This invention relates to an apparatus for the post-treatment, particularly the cooling, of articles which have been subjected to an isostatic pressing process in which the articles are subjected to high temperatures and pressures in a pressure chamber while stacked in a loading can which is located in a heating furnace.
In the treatment of articles by the isostatic pressing method, the articles are subjected to high pressures of from about 500 to about 2000 bar and high temperatures of from about 500.degree. C. to about 2000.degree. C. while stacked on a loading can or loading rack. This loading can rests on a base in the center of a furnace which is contained in a closed pressure chamber. The furnace is generally formed of a network of electrical resistors which, in turn, is surrounded by a thermal insulating screen. A number of passages for the circulation of gas during the cooling phase are generally provided at the top of the insulating screen.
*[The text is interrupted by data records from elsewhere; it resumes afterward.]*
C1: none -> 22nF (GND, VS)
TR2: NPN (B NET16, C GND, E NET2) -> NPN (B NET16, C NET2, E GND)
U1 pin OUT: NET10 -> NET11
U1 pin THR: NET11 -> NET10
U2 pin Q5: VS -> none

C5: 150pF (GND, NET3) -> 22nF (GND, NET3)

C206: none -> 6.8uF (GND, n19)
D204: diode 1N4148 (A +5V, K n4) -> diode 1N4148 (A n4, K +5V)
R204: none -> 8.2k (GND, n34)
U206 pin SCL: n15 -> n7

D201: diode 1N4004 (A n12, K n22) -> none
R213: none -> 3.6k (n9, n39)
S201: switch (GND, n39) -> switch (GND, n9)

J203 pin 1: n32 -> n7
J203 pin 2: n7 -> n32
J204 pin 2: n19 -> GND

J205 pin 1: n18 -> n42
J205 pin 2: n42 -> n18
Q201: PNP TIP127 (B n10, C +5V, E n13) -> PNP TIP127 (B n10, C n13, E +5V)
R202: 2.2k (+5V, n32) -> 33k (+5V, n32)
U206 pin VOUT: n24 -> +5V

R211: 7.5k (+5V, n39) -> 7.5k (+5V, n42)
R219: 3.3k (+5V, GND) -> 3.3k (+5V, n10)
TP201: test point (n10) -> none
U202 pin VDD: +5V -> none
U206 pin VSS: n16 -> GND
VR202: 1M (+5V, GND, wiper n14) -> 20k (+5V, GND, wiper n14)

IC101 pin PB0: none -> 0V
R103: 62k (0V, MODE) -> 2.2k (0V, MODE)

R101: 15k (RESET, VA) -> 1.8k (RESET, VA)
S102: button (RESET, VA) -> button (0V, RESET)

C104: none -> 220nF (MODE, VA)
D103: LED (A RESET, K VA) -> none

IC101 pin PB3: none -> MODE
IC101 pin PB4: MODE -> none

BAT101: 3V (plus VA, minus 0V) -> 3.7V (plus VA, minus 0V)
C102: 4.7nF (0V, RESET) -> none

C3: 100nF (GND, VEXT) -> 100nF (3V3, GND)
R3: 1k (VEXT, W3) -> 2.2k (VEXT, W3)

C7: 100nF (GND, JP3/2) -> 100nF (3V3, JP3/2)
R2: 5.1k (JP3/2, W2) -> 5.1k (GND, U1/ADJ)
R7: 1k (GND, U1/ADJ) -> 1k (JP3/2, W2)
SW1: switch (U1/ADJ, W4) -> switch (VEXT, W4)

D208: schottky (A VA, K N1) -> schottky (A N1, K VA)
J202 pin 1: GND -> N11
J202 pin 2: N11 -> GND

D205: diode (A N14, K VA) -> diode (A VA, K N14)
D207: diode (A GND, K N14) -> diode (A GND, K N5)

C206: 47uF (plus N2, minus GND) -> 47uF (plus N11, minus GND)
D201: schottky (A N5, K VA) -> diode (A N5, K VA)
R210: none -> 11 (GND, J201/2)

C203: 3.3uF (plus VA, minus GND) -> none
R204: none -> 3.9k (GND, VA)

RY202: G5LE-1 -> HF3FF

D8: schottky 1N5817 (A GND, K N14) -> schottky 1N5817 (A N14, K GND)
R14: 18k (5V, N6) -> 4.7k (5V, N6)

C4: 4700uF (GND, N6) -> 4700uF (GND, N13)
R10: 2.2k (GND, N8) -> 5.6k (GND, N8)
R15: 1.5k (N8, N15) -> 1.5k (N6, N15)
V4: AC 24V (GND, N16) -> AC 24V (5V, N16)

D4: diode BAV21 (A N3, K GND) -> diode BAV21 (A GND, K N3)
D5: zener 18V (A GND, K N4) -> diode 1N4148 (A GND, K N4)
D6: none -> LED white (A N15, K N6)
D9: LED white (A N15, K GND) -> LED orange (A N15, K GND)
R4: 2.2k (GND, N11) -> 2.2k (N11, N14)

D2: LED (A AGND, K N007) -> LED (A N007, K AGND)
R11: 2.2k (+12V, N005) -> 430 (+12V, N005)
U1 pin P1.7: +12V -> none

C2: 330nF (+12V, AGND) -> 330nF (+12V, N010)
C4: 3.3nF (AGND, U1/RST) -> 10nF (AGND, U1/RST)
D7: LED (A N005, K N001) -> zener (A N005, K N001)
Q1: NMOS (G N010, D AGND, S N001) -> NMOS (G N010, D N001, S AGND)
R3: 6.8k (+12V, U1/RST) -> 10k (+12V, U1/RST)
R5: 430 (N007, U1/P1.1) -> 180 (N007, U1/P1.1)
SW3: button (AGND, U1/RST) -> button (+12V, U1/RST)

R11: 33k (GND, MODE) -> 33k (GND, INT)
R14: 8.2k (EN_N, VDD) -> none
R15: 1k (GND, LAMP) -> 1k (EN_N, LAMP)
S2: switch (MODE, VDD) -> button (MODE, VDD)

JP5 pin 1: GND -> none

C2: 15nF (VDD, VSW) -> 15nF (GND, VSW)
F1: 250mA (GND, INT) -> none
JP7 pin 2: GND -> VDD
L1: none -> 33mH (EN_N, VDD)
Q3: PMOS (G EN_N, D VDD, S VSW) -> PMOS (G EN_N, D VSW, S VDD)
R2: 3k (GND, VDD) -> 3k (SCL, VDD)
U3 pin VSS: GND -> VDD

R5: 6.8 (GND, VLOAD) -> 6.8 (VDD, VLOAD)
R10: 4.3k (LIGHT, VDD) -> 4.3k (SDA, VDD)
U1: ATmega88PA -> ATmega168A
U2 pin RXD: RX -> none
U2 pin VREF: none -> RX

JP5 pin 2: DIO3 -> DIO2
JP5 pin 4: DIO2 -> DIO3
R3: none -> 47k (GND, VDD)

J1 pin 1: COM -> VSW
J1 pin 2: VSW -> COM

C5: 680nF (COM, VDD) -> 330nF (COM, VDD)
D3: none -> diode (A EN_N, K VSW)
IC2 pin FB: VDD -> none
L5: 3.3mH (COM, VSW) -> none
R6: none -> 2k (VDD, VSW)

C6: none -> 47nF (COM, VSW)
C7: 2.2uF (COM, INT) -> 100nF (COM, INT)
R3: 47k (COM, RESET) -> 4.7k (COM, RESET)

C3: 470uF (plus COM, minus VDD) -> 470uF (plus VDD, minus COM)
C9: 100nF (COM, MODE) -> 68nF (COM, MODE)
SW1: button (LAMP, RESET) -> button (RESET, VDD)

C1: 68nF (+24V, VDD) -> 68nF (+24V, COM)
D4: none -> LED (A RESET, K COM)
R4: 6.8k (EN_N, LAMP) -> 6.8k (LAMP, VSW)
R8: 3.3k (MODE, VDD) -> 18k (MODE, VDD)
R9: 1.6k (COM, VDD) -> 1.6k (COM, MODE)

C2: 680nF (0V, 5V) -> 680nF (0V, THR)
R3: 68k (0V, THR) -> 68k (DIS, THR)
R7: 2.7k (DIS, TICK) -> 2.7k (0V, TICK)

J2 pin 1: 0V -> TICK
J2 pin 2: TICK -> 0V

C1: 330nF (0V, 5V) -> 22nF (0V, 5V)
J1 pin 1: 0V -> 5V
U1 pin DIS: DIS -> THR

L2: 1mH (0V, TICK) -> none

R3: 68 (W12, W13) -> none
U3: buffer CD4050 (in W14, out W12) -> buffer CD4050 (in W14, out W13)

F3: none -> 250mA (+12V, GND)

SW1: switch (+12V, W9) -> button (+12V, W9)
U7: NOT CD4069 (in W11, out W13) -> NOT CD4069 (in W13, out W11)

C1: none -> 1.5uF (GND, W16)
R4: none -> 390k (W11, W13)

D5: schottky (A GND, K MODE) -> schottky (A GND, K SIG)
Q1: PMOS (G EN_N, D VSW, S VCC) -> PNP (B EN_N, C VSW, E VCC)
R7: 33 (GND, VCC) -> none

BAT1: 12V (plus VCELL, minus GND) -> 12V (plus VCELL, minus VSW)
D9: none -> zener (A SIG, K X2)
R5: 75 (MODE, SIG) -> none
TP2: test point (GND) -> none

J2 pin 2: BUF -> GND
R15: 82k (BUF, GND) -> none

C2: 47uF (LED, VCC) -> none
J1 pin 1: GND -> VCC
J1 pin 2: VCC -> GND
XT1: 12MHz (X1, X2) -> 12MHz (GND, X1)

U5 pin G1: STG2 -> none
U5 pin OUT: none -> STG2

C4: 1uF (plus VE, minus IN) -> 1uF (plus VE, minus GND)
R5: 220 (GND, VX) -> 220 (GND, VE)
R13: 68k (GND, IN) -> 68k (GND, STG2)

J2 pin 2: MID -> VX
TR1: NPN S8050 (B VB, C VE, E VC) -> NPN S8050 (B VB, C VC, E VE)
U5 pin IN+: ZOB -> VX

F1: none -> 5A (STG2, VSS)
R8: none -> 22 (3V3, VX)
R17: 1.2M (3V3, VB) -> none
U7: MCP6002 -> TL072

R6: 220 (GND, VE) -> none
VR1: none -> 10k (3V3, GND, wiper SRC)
A device equipped with a furnace of the type described generally consists primarily of a cylindrical pressure chamber with a vertical axis, the wall thickness of which is sufficient to withstand the high gas pressures developed in the apparatus.
In order to accelerate the cooling phase, it is known to provide a cooling valve at the bottom of the pressure chamber. A series of opening or pipes connect this cooling valve, and in particular the valve housing thereof, to a space around the insulating screen. These pipes discharge into the bottom of the pressure chamber which is filled with argon or another suitable inert gas.
When the valve is closed, cooling by natural convection is prevented. When the valve is open, cooling by natural convection takes place by circulation of the gas in the pressure chamber. The gas circulates from the bottom of the pressure chamber, at the level of the valve housing, towards the higher regions of the furnace. The gas flows out of the furnace proper through holes or openings provided at the top in the insulating wall of the furnace to the circular space between the furnace and the wall of the pressure chamber.
The circulation of the gas by natural convection is not, in itself, sufficient to promote the rapid cooling of the treated molded articles. This is because the use of the known structure produces a stratification phenomenon at the top of the pressure chamber with the result that the very hot gases stabilize themselves at the top of the pressure chamber and the less hot gases stabilize themselves at the bottom of the pressure chamber and in the furnace.
Further problems arise in this connection because the rate of cooling is dependent on the physical properties of the gas used, such as the density/temperature relationship, which may result in nonuniform cooling of the articles stacked in the furnace. The physical structure of the treated product may not be the same for all of the articles because of different or diverging cooling gradients.
The object of the present invention is to overcome these and similar drawbacks of known apparatus and to provide an apparatus in which a considerably faster cooling of articles, under very similar circumstances, can be expected.